Work item: Your answer must hold only the lines below from the line containing "M943,409H956L955,426H942Z" through the line containing "M1509,449L1542,456L1538,474L1506,468Z", each reproduced exactly.

____________________

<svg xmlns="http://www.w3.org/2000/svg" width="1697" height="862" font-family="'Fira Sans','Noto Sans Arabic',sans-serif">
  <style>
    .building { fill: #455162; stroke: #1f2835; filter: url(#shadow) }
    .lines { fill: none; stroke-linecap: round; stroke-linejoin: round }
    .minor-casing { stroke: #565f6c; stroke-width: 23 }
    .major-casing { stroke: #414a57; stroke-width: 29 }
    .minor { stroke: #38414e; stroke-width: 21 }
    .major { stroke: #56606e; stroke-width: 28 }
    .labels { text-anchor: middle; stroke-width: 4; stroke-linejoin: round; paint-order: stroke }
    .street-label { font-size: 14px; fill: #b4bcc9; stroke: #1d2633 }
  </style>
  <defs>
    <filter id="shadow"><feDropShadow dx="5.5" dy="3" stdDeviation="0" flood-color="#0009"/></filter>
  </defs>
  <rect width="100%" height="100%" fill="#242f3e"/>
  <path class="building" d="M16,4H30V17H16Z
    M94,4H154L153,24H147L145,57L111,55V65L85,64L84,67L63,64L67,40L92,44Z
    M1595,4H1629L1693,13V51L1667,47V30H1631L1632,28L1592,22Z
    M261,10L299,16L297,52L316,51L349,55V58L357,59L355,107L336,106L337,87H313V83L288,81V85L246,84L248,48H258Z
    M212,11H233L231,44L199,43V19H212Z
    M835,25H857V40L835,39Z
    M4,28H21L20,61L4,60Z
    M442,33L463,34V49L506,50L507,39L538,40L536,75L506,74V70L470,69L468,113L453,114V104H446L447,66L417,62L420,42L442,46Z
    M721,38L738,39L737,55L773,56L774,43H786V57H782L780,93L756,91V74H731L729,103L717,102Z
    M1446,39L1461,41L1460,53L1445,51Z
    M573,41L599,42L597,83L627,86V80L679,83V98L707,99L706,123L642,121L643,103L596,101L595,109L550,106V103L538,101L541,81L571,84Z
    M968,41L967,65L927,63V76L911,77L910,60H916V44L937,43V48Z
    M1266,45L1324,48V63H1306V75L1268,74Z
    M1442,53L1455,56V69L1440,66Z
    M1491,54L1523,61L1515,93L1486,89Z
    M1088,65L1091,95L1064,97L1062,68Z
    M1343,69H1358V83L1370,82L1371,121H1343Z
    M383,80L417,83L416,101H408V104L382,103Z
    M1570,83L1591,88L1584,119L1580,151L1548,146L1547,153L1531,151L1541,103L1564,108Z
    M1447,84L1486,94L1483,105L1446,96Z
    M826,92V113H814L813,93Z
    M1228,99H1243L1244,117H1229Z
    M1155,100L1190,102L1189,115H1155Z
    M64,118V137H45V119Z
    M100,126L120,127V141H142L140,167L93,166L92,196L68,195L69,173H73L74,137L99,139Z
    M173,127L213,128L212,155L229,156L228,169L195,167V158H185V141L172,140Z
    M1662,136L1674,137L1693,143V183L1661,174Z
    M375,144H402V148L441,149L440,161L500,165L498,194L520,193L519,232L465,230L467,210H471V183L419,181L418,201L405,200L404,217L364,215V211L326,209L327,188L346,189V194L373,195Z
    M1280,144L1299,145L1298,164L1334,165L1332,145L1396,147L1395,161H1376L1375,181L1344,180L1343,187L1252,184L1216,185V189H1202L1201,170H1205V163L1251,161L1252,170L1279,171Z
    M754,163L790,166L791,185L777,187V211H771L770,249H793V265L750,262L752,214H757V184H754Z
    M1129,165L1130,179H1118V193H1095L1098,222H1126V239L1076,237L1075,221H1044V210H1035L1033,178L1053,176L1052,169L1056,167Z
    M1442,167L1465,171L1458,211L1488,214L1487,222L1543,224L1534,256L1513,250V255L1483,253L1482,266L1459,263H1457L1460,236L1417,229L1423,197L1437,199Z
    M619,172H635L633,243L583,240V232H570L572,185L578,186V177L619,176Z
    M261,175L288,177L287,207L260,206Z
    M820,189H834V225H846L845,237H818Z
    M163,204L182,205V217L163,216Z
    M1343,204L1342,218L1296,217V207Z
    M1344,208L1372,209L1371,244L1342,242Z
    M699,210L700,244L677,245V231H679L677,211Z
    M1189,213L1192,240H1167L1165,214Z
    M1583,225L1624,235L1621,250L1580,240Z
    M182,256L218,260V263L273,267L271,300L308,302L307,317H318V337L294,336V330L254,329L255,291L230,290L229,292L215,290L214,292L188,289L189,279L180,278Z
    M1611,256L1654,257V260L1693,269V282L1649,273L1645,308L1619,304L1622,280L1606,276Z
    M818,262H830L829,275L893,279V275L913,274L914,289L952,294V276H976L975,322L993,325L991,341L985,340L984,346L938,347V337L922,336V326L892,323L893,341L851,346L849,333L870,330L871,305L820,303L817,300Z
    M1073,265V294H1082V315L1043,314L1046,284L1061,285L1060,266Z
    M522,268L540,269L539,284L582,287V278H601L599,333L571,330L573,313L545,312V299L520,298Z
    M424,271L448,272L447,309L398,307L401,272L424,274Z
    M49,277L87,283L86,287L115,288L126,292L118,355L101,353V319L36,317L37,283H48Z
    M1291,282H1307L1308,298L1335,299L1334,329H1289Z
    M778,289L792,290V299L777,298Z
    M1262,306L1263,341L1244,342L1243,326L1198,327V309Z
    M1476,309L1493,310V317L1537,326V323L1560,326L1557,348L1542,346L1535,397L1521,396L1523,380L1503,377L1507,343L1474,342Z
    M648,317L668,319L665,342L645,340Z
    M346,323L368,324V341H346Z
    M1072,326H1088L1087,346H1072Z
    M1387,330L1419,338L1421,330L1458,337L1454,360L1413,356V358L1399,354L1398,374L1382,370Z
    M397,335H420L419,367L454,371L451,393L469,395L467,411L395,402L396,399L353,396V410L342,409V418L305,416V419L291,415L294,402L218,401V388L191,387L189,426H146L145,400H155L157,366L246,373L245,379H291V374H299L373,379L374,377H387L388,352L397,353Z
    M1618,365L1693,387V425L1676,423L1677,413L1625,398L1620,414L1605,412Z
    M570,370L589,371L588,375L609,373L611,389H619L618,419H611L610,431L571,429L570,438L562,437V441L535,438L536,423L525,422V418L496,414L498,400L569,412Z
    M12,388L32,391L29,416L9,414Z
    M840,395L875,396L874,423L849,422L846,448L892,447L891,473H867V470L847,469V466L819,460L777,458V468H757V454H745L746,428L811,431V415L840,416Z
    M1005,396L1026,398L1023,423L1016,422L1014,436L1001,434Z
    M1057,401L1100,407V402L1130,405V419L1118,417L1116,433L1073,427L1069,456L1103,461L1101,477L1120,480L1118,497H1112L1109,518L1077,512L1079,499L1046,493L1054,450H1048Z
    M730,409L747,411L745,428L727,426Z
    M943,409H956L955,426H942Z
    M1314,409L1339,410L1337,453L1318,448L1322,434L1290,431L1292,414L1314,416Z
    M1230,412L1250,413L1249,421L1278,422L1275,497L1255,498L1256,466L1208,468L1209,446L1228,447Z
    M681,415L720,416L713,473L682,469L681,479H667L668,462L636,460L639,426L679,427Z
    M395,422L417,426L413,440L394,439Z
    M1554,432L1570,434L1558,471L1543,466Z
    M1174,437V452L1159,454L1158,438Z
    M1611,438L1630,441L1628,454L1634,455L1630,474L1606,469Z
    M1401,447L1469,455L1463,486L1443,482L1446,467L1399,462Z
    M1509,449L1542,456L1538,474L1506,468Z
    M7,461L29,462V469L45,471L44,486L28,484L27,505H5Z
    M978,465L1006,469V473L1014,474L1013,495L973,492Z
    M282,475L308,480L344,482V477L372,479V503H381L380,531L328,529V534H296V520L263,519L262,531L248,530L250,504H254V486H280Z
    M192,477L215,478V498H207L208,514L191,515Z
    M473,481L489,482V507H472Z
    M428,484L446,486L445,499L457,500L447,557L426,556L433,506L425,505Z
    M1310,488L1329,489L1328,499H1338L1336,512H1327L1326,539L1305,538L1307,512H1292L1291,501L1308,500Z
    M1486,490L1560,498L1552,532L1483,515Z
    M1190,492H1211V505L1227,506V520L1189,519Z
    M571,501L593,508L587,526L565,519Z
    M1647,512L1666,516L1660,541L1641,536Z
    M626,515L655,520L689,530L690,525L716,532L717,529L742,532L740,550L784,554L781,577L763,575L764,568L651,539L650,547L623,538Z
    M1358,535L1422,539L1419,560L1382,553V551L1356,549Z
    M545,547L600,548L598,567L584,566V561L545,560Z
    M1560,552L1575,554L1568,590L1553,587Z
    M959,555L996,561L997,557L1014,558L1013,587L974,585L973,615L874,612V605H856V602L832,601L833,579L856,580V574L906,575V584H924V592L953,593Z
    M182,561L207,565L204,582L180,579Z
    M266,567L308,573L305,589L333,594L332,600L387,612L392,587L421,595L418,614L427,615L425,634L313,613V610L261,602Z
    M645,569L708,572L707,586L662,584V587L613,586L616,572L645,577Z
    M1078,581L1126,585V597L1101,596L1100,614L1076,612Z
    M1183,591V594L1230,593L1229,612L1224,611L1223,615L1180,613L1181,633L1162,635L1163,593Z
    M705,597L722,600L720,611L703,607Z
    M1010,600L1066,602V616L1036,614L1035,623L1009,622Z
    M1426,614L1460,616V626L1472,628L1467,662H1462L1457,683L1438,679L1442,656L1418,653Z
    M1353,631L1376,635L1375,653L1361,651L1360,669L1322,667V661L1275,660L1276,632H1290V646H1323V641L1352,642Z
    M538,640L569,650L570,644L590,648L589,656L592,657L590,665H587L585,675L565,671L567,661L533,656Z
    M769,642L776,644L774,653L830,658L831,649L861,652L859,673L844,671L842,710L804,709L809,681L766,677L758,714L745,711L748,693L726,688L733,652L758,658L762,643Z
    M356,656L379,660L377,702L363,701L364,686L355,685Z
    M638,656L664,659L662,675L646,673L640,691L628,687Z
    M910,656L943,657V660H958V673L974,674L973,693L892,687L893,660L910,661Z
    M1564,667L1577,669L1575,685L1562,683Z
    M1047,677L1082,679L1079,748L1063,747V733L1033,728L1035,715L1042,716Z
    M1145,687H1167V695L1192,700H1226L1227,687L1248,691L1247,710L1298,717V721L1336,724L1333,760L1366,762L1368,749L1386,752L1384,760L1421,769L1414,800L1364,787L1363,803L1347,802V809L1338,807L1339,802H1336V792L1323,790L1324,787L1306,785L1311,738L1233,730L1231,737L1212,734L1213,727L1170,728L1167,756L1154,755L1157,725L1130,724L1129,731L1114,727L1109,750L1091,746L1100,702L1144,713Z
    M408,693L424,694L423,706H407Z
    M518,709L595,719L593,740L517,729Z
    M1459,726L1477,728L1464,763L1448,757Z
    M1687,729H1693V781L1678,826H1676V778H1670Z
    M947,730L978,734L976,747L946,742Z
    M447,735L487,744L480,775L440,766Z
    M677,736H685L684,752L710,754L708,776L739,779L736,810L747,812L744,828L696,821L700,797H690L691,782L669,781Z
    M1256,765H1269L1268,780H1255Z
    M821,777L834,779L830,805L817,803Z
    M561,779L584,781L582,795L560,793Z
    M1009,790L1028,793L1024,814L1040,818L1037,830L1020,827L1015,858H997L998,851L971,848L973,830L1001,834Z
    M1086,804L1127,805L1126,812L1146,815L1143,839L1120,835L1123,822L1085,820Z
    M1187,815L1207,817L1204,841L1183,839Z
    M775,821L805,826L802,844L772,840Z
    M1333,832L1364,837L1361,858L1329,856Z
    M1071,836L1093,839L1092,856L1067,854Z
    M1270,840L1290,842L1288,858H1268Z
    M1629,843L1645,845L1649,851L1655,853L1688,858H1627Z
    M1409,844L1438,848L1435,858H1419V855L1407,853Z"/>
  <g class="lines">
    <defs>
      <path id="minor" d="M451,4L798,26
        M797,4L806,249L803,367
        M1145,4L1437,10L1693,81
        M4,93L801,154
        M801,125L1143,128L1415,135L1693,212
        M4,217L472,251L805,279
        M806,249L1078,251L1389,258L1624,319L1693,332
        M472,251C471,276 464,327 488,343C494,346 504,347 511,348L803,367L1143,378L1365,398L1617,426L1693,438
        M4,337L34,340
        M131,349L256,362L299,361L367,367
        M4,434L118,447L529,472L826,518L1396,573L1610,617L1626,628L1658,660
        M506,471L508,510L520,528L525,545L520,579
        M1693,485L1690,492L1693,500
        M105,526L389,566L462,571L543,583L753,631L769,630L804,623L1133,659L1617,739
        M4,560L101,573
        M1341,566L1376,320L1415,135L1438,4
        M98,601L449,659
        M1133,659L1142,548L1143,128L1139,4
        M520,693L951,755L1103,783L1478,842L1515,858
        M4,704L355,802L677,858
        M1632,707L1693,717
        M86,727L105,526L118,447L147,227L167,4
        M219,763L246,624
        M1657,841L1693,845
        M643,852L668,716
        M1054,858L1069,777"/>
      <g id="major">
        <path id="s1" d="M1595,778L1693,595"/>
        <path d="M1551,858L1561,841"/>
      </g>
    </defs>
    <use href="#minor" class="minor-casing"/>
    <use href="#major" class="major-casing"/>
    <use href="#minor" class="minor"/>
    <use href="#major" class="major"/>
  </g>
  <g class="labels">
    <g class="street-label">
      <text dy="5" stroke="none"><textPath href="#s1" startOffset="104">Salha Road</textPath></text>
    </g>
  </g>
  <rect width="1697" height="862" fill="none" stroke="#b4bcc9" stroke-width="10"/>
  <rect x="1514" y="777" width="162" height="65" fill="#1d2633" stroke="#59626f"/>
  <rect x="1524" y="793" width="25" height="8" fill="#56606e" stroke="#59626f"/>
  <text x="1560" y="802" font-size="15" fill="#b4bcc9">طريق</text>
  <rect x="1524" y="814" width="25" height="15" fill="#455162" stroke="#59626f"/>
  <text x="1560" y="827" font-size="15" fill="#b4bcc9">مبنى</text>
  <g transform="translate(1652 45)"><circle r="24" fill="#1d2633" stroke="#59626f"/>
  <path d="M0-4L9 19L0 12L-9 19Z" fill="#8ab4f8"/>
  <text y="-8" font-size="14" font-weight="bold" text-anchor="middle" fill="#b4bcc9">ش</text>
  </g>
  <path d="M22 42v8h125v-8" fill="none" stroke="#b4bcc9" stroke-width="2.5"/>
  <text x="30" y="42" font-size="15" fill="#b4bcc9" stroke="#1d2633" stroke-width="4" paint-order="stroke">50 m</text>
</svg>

____________________

Output:
    M943,409H956L955,426H942Z
    M1314,409L1339,410L1337,453L1318,448L1322,434L1290,431L1292,414L1314,416Z
    M1230,412L1250,413L1249,421L1278,422L1275,497L1255,498L1256,466L1208,468L1209,446L1228,447Z
    M681,415L720,416L713,473L682,469L681,479H667L668,462L636,460L639,426L679,427Z
    M395,422L417,426L413,440L394,439Z
    M1554,432L1570,434L1558,471L1543,466Z
    M1174,437V452L1159,454L1158,438Z
    M1611,438L1630,441L1628,454L1634,455L1630,474L1606,469Z
    M1401,447L1469,455L1463,486L1443,482L1446,467L1399,462Z
    M1509,449L1542,456L1538,474L1506,468Z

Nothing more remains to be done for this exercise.